Broader Implications
- For Lenders: Highlights the risk of exposure in large real estate financing when guarantors may have competing obligations or internal misalignment. Also underscores the importance of strong contractual protections.
- For Developers: Undertaking grand projects carries reputational, financial, and legal risk. Delays, escalating costs, and market changes can turn feasibility into liability.

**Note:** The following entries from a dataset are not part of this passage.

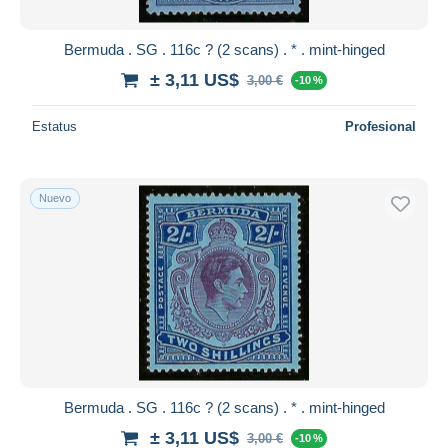
Bermuda . SG . 116c ? (2 scans) . * . mint-hinged
± 3,11 US$
3,00 €
-10 %
Estatus
Profesional
Nuevo
Bermuda . SG . 116c ? (2 scans) . * . mint-hinged
± 3,11 US$
3,00 €
-10 %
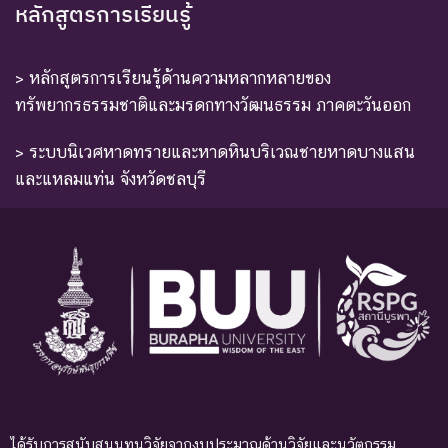
หลักสูตรการเรียนรู้
> หลักสูตรการเรียนรู้ด้านความหลากหลายของ
ทรัพยากรธรรมชาติและมรดกทางวัฒนธรรม ภาคตะวันออก
> ระบบนิเวศหาดทรายและหาดหินบริเวณชายหาดบางแสน
และแหลมแท่น จังหวัดชลบุรี
ได้รับการสนับสนุนทุนวิจัยจากงบประมาณด้านวิจัยและนวัตกรรม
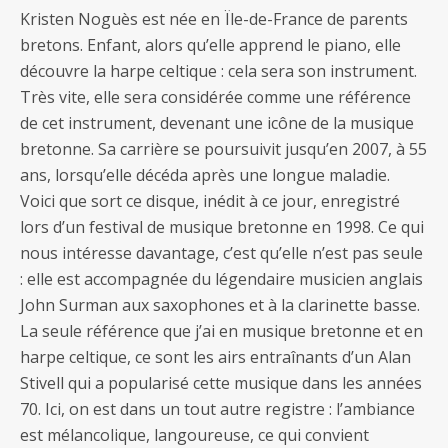
Kristen Noguès est née en Ïle-de-France de parents
bretons. Enfant, alors qu’elle apprend le piano, elle
découvre la harpe celtique : cela sera son instrument.
Très vite, elle sera considérée comme une référence
de cet instrument, devenant une icône de la musique
bretonne. Sa carrière se poursuivit jusqu’en 2007, à 55
ans, lorsqu’elle décéda après une longue maladie.
Voici que sort ce disque, inédit à ce jour, enregistré
lors d’un festival de musique bretonne en 1998. Ce qui
nous intéresse davantage, c’est qu’elle n’est pas seule
: elle est accompagnée du légendaire musicien anglais
John Surman aux saxophones et à la clarinette basse.
La seule référence que j’ai en musique bretonne et en
harpe celtique, ce sont les airs entraînants d’un Alan
Stivell qui a popularisé cette musique dans les années
70. Ici, on est dans un tout autre registre : l’ambiance
est mélancolique, langoureuse, ce qui convient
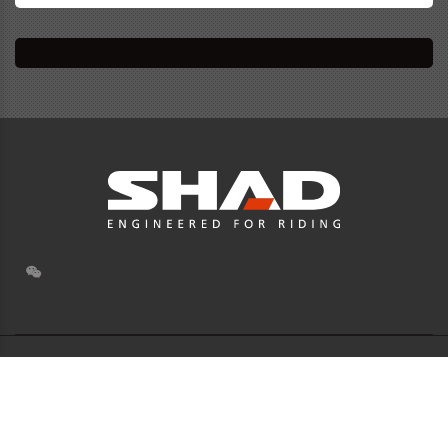
© 士雅的摩托车配件(上海)有限公司版权所有. All Rights
Reserved.
Powered by Zhizhu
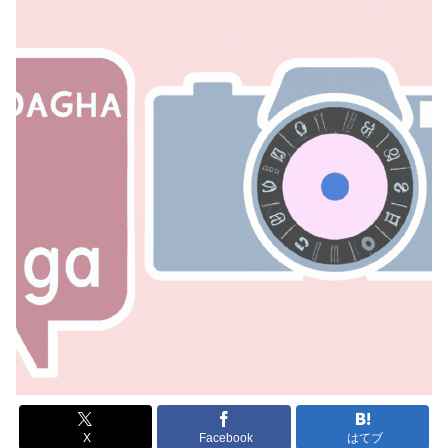
X
Facebook
はてブ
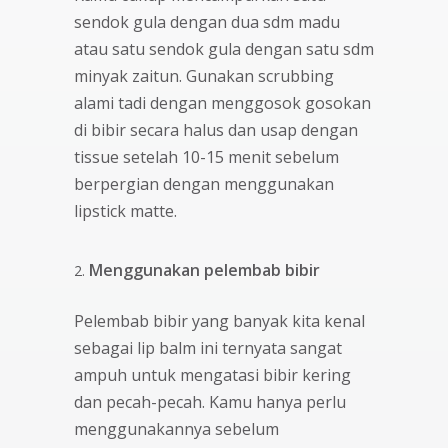
sendok gula dengan dua sdm madu
atau satu sendok gula dengan satu sdm
minyak zaitun. Gunakan scrubbing
alami tadi dengan menggosok gosokan
di bibir secara halus dan usap dengan
tissue setelah 10-15 menit sebelum
berpergian dengan menggunakan
lipstick matte.
Menggunakan pelembab bibir
Pelembab bibir yang banyak kita kenal
sebagai lip balm ini ternyata sangat
ampuh untuk mengatasi bibir kering
dan pecah-pecah. Kamu hanya perlu
menggunakannya sebelum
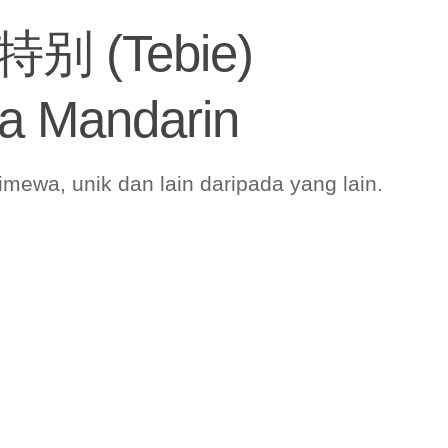
特别 (Tebie)
a Mandarin
imewa, unik dan lain daripada yang lain.
.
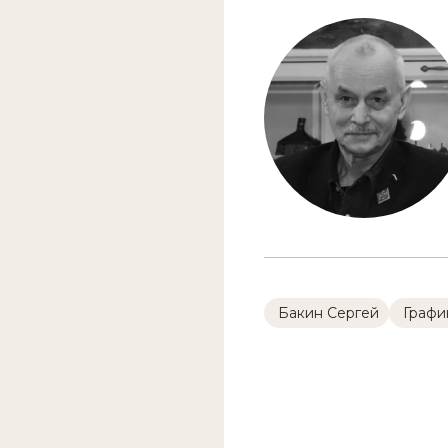
Бакин Сергей
Графи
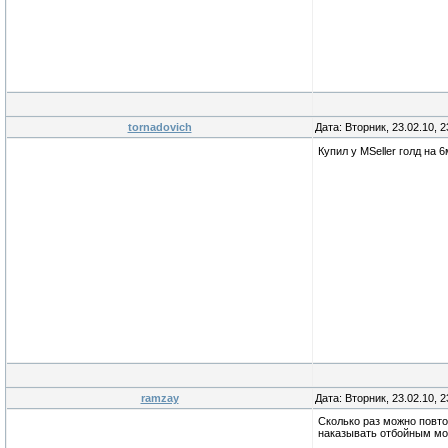
tornadovich
Дата: Вторник, 23.02.10, 
Купил у MSeller голд на
ramzay
Дата: Вторник, 23.02.10, 
Сколько раз можно повто
наказывать отбойным мо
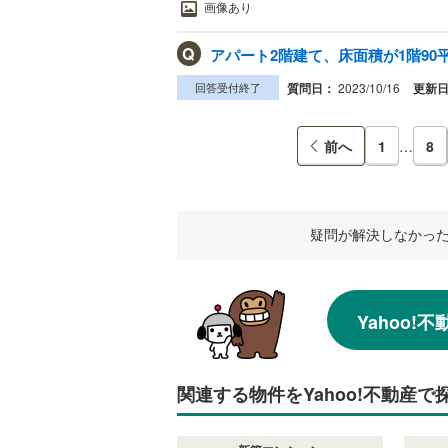
画像あり
Q
アパート2階建て、床面積が1階90平
回答受付終了
質問日：
2023/10/16
更新
前へ
1
…
8
疑問が解決しなかっ
Yahoo
関連する物件をYahoo!不動産で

- For the Real Estate Market & Consumers: Raises concern over presales, buyer protections, transparency of financials, and what recourse buyers have when ambitious projects falter.
Conclusion
The lawsuit by KEB Hana Bank against Jenny Coco and Sam Mizrahi is more than a standard lending dispute. It sits at the intersection of high finance, real estate ambition, construction risk, and the law’s role in enforcing guarantees when projects go off course. For all parties involved—or watching from the sidelines—the unfolding of this case will test the limits of contractual liability, the patience of lenders, and the protections afforded to presale purchasers.
As One Bloor West rises (or stalls), the question remains: who ultimately bears the cost, and what legal lessons will endure?